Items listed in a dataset
********
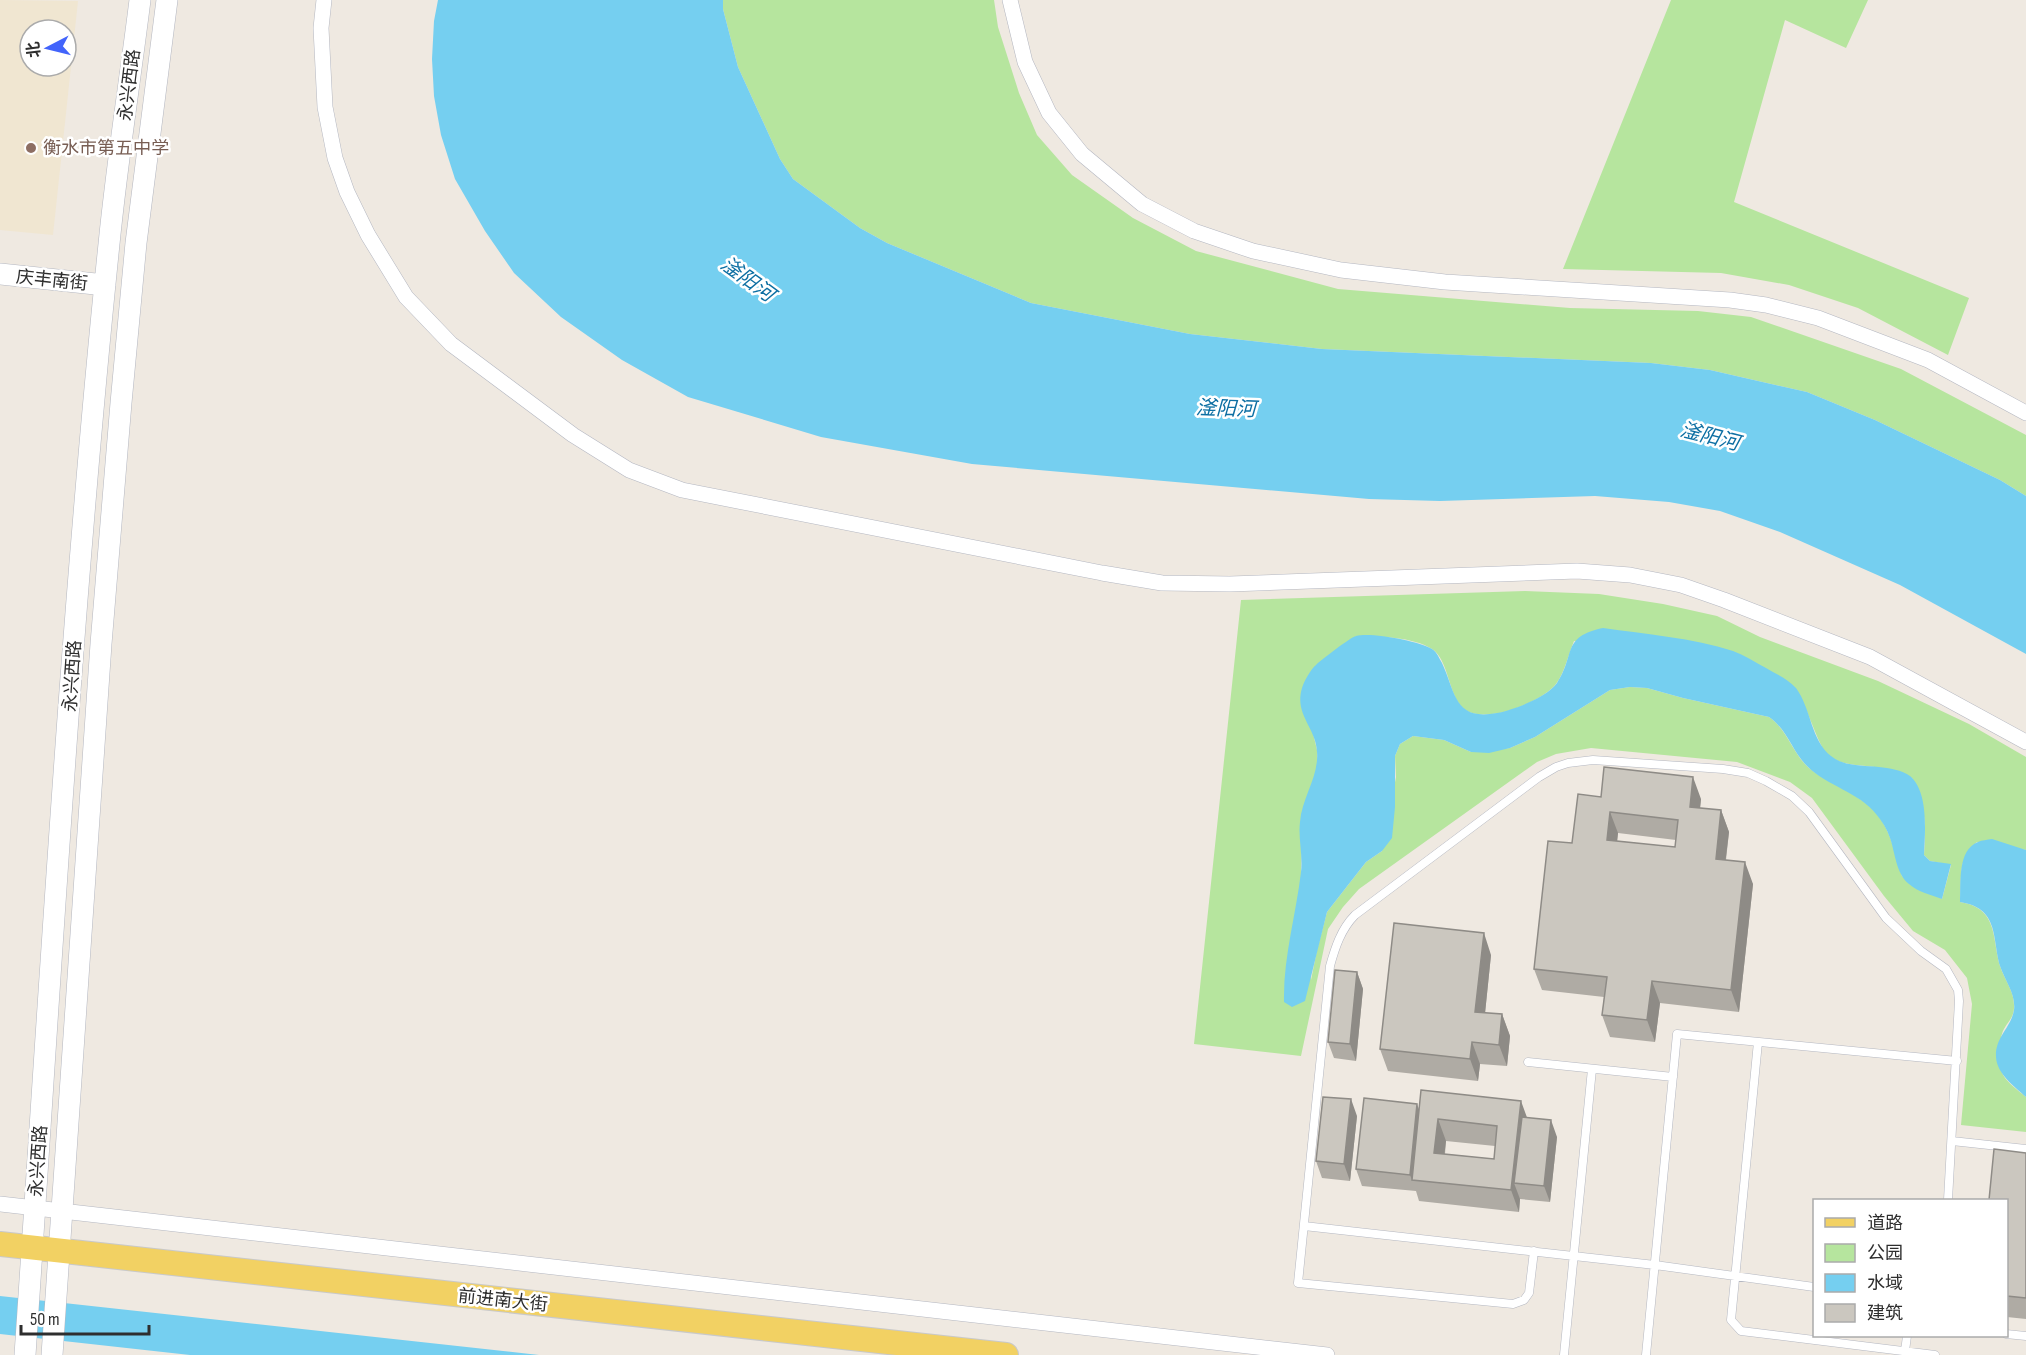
<svg xmlns="http://www.w3.org/2000/svg" width="2026" height="1355" font-family="'Sofia Sans Condensed','Noto Sans SC',sans-serif">
<style>
.education{fill:#f0e6d1;fill-rule:evenodd}
.green{fill:#b6e59e;fill-rule:evenodd}
.water{fill:#75cff0}
.lines{fill:none;stroke-linecap:round;stroke-linejoin:round}
.lane-casing{stroke:#b4b7c1;stroke-width:9}
.street-casing{stroke:#b4b7c1;stroke-width:16}
.secondary-casing{stroke:#b4b7c1;stroke-width:22}
.primary-casing{stroke:#c9c9c9;stroke-width:26}
.lane{stroke:#fff;stroke-width:8}
.street{stroke:#fff;stroke-width:15}
.secondary{stroke:#fff;stroke-width:21}
.primary{stroke:#f2d163;stroke-width:24}
.wall{fill:#afaba4;fill-rule:evenodd}
.shaded-wall{fill:#8e8b86}
.building{fill:#cbc7bf;stroke:#8e8b86;stroke-width:1.5;fill-rule:evenodd}
.education-dot{fill:#8d6e63;stroke:#fff;stroke-width:2}
.labels{text-anchor:middle;stroke-width:5;stroke-linejoin:round;paint-order:stroke}
.street-label{font-size:18px;fill:#2e2e2e;stroke:#fff}
.education-label{font-size:18px;fill:#785e54;stroke:#fff;text-anchor:start}
.water-label{font-size:20px;font-style:italic;fill:#0d6fa3;stroke:#fff}
</style>
<rect width="100%" height="100%" fill="#efe9e1"/>
<path class="education" d="M 0,0 L 78,1 L 53,235 L 0,230 ZM 30,30 L 66,30 L 66,66 L 30,66 Z"/>
<path class="green" d="M 723,0 L 994,0 L 998,27 L 1019,93 L 1037,135 L 1072,175 L 1133,218 L 1196,251 L 1338,289 L 1570,308 L 1698,311 L 1751,317 L 1901,369 L 2026,435 L 2026,496 L 2000,480 L 1875,420 L 1807,392 L 1710,370 L 1651,363 L 1322,349 L 1190,334 L 1031,303 L 887,243 L 860,228 L 793,179 L 780,159 L 738,67 L 723,9 Z
M 1671,0 L 1868,0 L 1846,48 L 1785,20 L 1734,202 L 1969,298 L 1948,355 L 1858,308 L 1789,285 L 1721,273 L 1563,269 Z
M 1525,591 L 1599,594 L 1663,604 L 1717,616 L 1760,637 L 1878,681 L 1969,724 L 2026,757 L 2026,850 L 1977,842 C 1957,857 1962,879 1960,902 C 1998,908 1992,937 2000,966 C 2004,979 2014,991 2014,1005 C 2015,1019 2005,1023 2002,1034 C 2000,1038 1999,1066 2001,1070 C 2004,1081 2018,1090 2026,1097 L 2026,1132 L 1961,1125 L 1972,1004 L 1967,978 L 1945,950 L 1913,931 L 1884,896 L 1812,798 L 1790,782 L 1737,762 L 1591,748 L 1556,754 L 1537,762 L 1359,889 L 1343,907 L 1328,929 L 1301,1056 L 1194,1044 L 1241,600 ZM 1356,636 C 1377,636 1414,637 1432,649 C 1448,659 1448,691 1461,706 C 1479,728 1541,703 1556,684 C 1564,674 1569,653 1574,641 L 1795,688 C 1807,707 1812,727 1822,747 C 1833,768 1861,764 1881,768 C 1891,770 1902,774 1912,778 C 1926,803 1926,827 1924,855 L 1930,861 L 1951,865 L 1942,899 L 1902,876 C 1895,855 1891,829 1875,812 C 1867,802 1852,794 1841,787 C 1831,781 1818,776 1809,768 C 1792,753 1788,730 1769,717 L 1683,698 L 1647,688 L 1630,687 L 1610,690 L 1535,737 L 1510,748 L 1471,752 L 1444,740 L 1413,736 L 1400,744 L 1395,756 L 1396,777 L 1382,851 L 1366,862 L 1327,912 L 1317,950 L 1311,980 L 1301,870 L 1302,847 L 1310,788 L 1317,771 L 1317,750 L 1312,729 Z"/>
<path class="water" d="M 438,0 L 723,0 L 723,9 L 738,67 L 780,159 L 793,179 L 860,228 L 887,243 L 1031,303 L 1190,334 L 1322,349 L 1651,363 L 1710,370 L 1807,392 L 1875,420 L 2000,480 L 2026,496 L 2026,654 L 1900,585 L 1780,532 L 1720,511 L 1669,502 L 1595,496 L 1440,501 L 1369,499 L 972,464 L 821,437 L 688,397 L 622,360 L 561,317 L 514,273 L 485,231 L 455,179 L 441,135 L 434,96 L 432,59 L 434,21 Z
M 1603,628 C 1645,634 1693,638 1733,651 C 1744,655 1755,662 1766,668 C 1776,674 1788,679 1796,688 C 1811,708 1811,741 1831,756 C 1845,767 1863,765 1879,767 C 1889,768 1902,770 1910,776 C 1929,792 1925,833 1924,855 L 1930,861 L 1951,864 L 1942,899 C 1931,895 1918,892 1909,884 C 1896,874 1895,852 1890,838 C 1887,829 1882,821 1876,814 C 1860,793 1826,785 1808,767 C 1792,752 1788,730 1769,717 L 1683,698 L 1647,688 L 1630,687 L 1610,690 L 1535,737 L 1510,748 L 1489,753 L 1471,752 L 1444,740 L 1413,736 L 1400,744 L 1395,756 L 1395,807 L 1392,838 L 1382,851 L 1366,862 L 1327,912 L 1305,1001 L 1292,1007 L 1284,1002 C 1283,958 1296,915 1301,872 C 1303,855 1298,838 1300,822 C 1302,797 1319,777 1317,752 C 1316,727 1294,715 1302,688 C 1304,681 1311,669 1316,665 C 1321,660 1351,637 1356,636 C 1371,632 1419,641 1432,649 C 1437,652 1439,658 1442,663 C 1456,693 1454,721 1497,713 C 1514,710 1547,697 1557,683 C 1576,654 1561,637 1603,628 Z
M 1992,839 L 2026,850 L 2026,1097 C 2014,1086 1997,1074 1996,1057 C 1995,1037 2011,1028 2014,1010 C 2016,994 2005,981 2000,966 C 1992,937 1999,908 1960,902 C 1961,884 1957,850 1978,842 C 1982,840 1987,840 1992,839 Z
M 0,1296 L 539,1355 L 190,1355 L 0,1334 Z"/>
<g class="lines">
<g class="lane-casing">
<path id="lane" d="M 1758,1042 L 1731,1320 L 1741,1331 L 1935,1355
M 1528,1062 L 1673,1077
M 1952,1141 L 2026,1149
M 1304,1226 L 1655,1265 L 1814,1287
M 1534,1251 L 1529,1293 L 1524,1300 L 1513,1304 L 1298,1283 L 1330,966 C 1335,948 1341,929 1355,915 L 1539,777 L 1556,767 L 1568,763 L 1593,760 L 1723,769 L 1748,773 L 1766,781 L 1792,796 L 1809,812 L 1886,918 L 1921,951 L 1946,969 L 1958,990 L 1959,1001 L 1948,1200
M 2006,1334 L 2026,1336
M 1905,1351 L 1907,1336
M 1564,1355 L 1592,1069
M 1646,1355 L 1677,1034 L 1957,1061"/>
</g>
<g class="street-casing">
<path id="street" d="M 324,0 L 321,28 L 325,107 L 335,158 L 347,192 L 368,235 L 406,297 L 451,344 L 573,435 L 629,470 L 682,490 L 1102,573 L 1162,583 L 1230,584 L 1577,571 L 1630,575 L 1681,585 L 1724,600 L 1870,657 L 2026,742
M 1010,0 L 1025,62 L 1049,113 L 1082,154 L 1142,204 L 1194,231 L 1253,251 L 1341,270 L 1445,282 L 1730,300 L 1766,305 L 1818,318 L 1928,360 L 2026,413
M 0,1204 L 1327,1355"/>
</g>
<g class="secondary-casing">
<path id="secondary" d="M 0,274 L 105,285
M 25,1355 C 50,985 71,613 109,244 C 117,162 130,81 140,0
M 52,1355 L 101,644 L 121,403 L 136,243 L 167,0"/>
</g>
<g class="primary-casing">
<path id="primary" d="M 0,1244 L 1006,1355"/>
</g>
<use href="#lane" class="lane"/>
<use href="#street" class="street"/>
<use href="#secondary" class="secondary"/>
<use href="#primary" class="primary"/>
</g>
<path class="wall" d="M 1601,797 L 1701,799 L 1700,808 L 1721,810 L 1729,832 L 1726,860 L 1753,884 L 1739,1012 L 1660,1003 L 1655,1042 L 1610,1037 L 1602,1015 L 1604,997 L 1542,990 L 1534,969 L 1572,843 ZM 1618,833 L 1676,840 L 1675,847 L 1617,841 Z
M 1491,955 L 1485,1013 L 1502,1014 L 1510,1036 L 1507,1066 L 1480,1064 L 1478,1081 L 1388,1071 L 1380,1049 Z
M 1357,972 L 1363,989 L 1356,1061 L 1334,1058 L 1328,1042 Z
M 1419,1109 L 1527,1118 L 1557,1137 L 1550,1202 L 1520,1199 L 1519,1212 L 1419,1201 L 1416,1191 L 1362,1186 L 1356,1169 ZM 1446,1141 L 1495,1146 L 1494,1159 L 1445,1154 Z
M 1357,1116 L 1350,1181 L 1322,1178 L 1316,1161 Z
M 2026,1153 L 2026,1319 L 2007,1317 L 2007,1200 Z"/>
<path class="shaded-wall" d="M 1693,777 L 1701,799 L 1698,828 L 1690,807 Z
M 1721,810 L 1729,832 L 1723,881 L 1716,859 Z
M 1610,812 L 1618,833 L 1615,861 L 1607,840 Z
M 1745,862 L 1753,884 L 1739,1012 L 1731,990 Z
M 1484,933 L 1491,955 L 1483,1033 L 1475,1012 Z
M 1357,972 L 1363,989 L 1356,1061 L 1350,1044 Z
M 1652,981 L 1660,1003 L 1655,1042 L 1647,1020 Z
M 1502,1014 L 1510,1036 L 1507,1066 L 1499,1045 Z
M 1472,1042 L 1480,1064 L 1478,1081 L 1470,1059 Z
M 1351,1099 L 1357,1116 L 1350,1181 L 1344,1164 Z
M 1521,1101 L 1529,1123 L 1514,1183 L 1520,1199 L 1519,1212 L 1511,1190 Z
M 1417,1104 L 1423,1120 L 1412,1180 L 1410,1175 Z
M 1438,1119 L 1446,1141 L 1442,1174 L 1434,1153 Z
M 1551,1120 L 1557,1137 L 1550,1202 L 1544,1186 Z"/>
<path class="building" d="M 1604,767 L 1693,777 L 1690,807 L 1721,810 L 1716,859 L 1745,862 L 1731,990 L 1652,981 L 1647,1020 L 1602,1015 L 1607,977 L 1534,969 L 1548,841 L 1572,843 L 1578,794 L 1601,797 ZM 1610,812 L 1678,820 L 1675,847 L 1607,840 Z
M 1394,923 L 1484,933 L 1475,1012 L 1502,1014 L 1499,1045 L 1472,1042 L 1470,1059 L 1380,1049 Z
M 1335,970 L 1357,972 L 1350,1044 L 1328,1042 Z
M 1421,1090 L 1521,1101 L 1511,1190 L 1412,1180 ZM 1438,1119 L 1497,1126 L 1494,1159 L 1434,1153 Z
M 1323,1097 L 1351,1099 L 1344,1164 L 1316,1161 Z
M 1364,1098 L 1417,1104 L 1410,1175 L 1356,1169 Z
M 1522,1117 L 1551,1120 L 1544,1186 L 1514,1183 Z
M 1994,1149 L 2026,1153 L 2026,1298 L 2007,1296 L 2007,1200 L 1989,1200 Z"/>
<circle class="education-dot" cx="31" cy="148" r="6"/>
<g class="labels">
<g class="street-label">
<text transform="translate(129 85) rotate(-83)" y="6">永兴西路</text>
<text transform="translate(52 280) rotate(6)" y="6">庆丰南街</text>
<text transform="translate(72 676) rotate(-86)" y="6">永兴西路</text>
<text transform="translate(38 1161) rotate(-86)" y="6">永兴西路</text>
<text transform="translate(503 1300) rotate(6)" y="6">前进南大街</text>
</g>
<g class="education-label">
<text x="43" y="154">衡水市第五中学</text>
</g>
<g class="water-label">
<text transform="translate(748 279) rotate(36)" y="7">滏阳河</text>
<text transform="translate(1226 408) rotate(2)" y="7">滏阳河</text>
<text transform="translate(1710 436) rotate(14)" y="7">滏阳河</text>
</g>
</g>
<rect x="1813" y="1199" width="195" height="138" fill="#ffffff" stroke="#ababab" stroke-width="1.5"/>
<rect x="1825" y="1218" width="30" height="9" fill="#f2d163" stroke="#ababab" stroke-width="1.5"/>
<text x="1867" y="1229" font-size="18" fill="#2e2e2e">道路</text>
<rect x="1825" y="1244" width="30" height="18" fill="#b6e59e" stroke="#ababab" stroke-width="1.5"/>
<text x="1867" y="1259" font-size="18" fill="#2e2e2e">公园</text>
<rect x="1825" y="1274" width="30" height="18" fill="#75cff0" stroke="#ababab" stroke-width="1.5"/>
<text x="1867" y="1289" font-size="18" fill="#2e2e2e">水域</text>
<rect x="1825" y="1304" width="30" height="18" fill="#cbc7bf" stroke="#ababab" stroke-width="1.5"/>
<text x="1867" y="1319" font-size="18" fill="#2e2e2e">建筑</text>
<g transform="translate(48 48) rotate(263)"><circle r="28" fill="#ffffff" stroke="#ababab" stroke-width="1.5"/>
<path d="M0-4.5L10 22L0 15L-10 22Z" fill="#4264fb"/>
<text y="-9" font-size="16" font-weight="bold" text-anchor="middle" fill="#2e2e2e">北</text>
</g>
<path d="M21 1325v9h128v-9" fill="none" stroke="#2e2e2e" stroke-width="3"/>
<text x="30" y="1325" font-size="18" fill="#2e2e2e" stroke="#ffffff" stroke-width="4.5" paint-order="stroke">50 m</text>
</svg>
********
▸ Task directions: Taking the line with "M 52,1355 L" as the first and the line with "M 1438,1119 L 1446,1141" as the last, retype that stretch of the data above exactly, with no other lines.

▸ Solution to the exercise:
M 52,1355 L 101,644 L 121,403 L 136,243 L 167,0"/>
</g>
<g class="primary-casing">
<path id="primary" d="M 0,1244 L 1006,1355"/>
</g>
<use href="#lane" class="lane"/>
<use href="#street" class="street"/>
<use href="#secondary" class="secondary"/>
<use href="#primary" class="primary"/>
</g>
<path class="wall" d="M 1601,797 L 1701,799 L 1700,808 L 1721,810 L 1729,832 L 1726,860 L 1753,884 L 1739,1012 L 1660,1003 L 1655,1042 L 1610,1037 L 1602,1015 L 1604,997 L 1542,990 L 1534,969 L 1572,843 ZM 1618,833 L 1676,840 L 1675,847 L 1617,841 Z
M 1491,955 L 1485,1013 L 1502,1014 L 1510,1036 L 1507,1066 L 1480,1064 L 1478,1081 L 1388,1071 L 1380,1049 Z
M 1357,972 L 1363,989 L 1356,1061 L 1334,1058 L 1328,1042 Z
M 1419,1109 L 1527,1118 L 1557,1137 L 1550,1202 L 1520,1199 L 1519,1212 L 1419,1201 L 1416,1191 L 1362,1186 L 1356,1169 ZM 1446,1141 L 1495,1146 L 1494,1159 L 1445,1154 Z
M 1357,1116 L 1350,1181 L 1322,1178 L 1316,1161 Z
M 2026,1153 L 2026,1319 L 2007,1317 L 2007,1200 Z"/>
<path class="shaded-wall" d="M 1693,777 L 1701,799 L 1698,828 L 1690,807 Z
M 1721,810 L 1729,832 L 1723,881 L 1716,859 Z
M 1610,812 L 1618,833 L 1615,861 L 1607,840 Z
M 1745,862 L 1753,884 L 1739,1012 L 1731,990 Z
M 1484,933 L 1491,955 L 1483,1033 L 1475,1012 Z
M 1357,972 L 1363,989 L 1356,1061 L 1350,1044 Z
M 1652,981 L 1660,1003 L 1655,1042 L 1647,1020 Z
M 1502,1014 L 1510,1036 L 1507,1066 L 1499,1045 Z
M 1472,1042 L 1480,1064 L 1478,1081 L 1470,1059 Z
M 1351,1099 L 1357,1116 L 1350,1181 L 1344,1164 Z
M 1521,1101 L 1529,1123 L 1514,1183 L 1520,1199 L 1519,1212 L 1511,1190 Z
M 1417,1104 L 1423,1120 L 1412,1180 L 1410,1175 Z
M 1438,1119 L 1446,1141 L 1442,1174 L 1434,1153 Z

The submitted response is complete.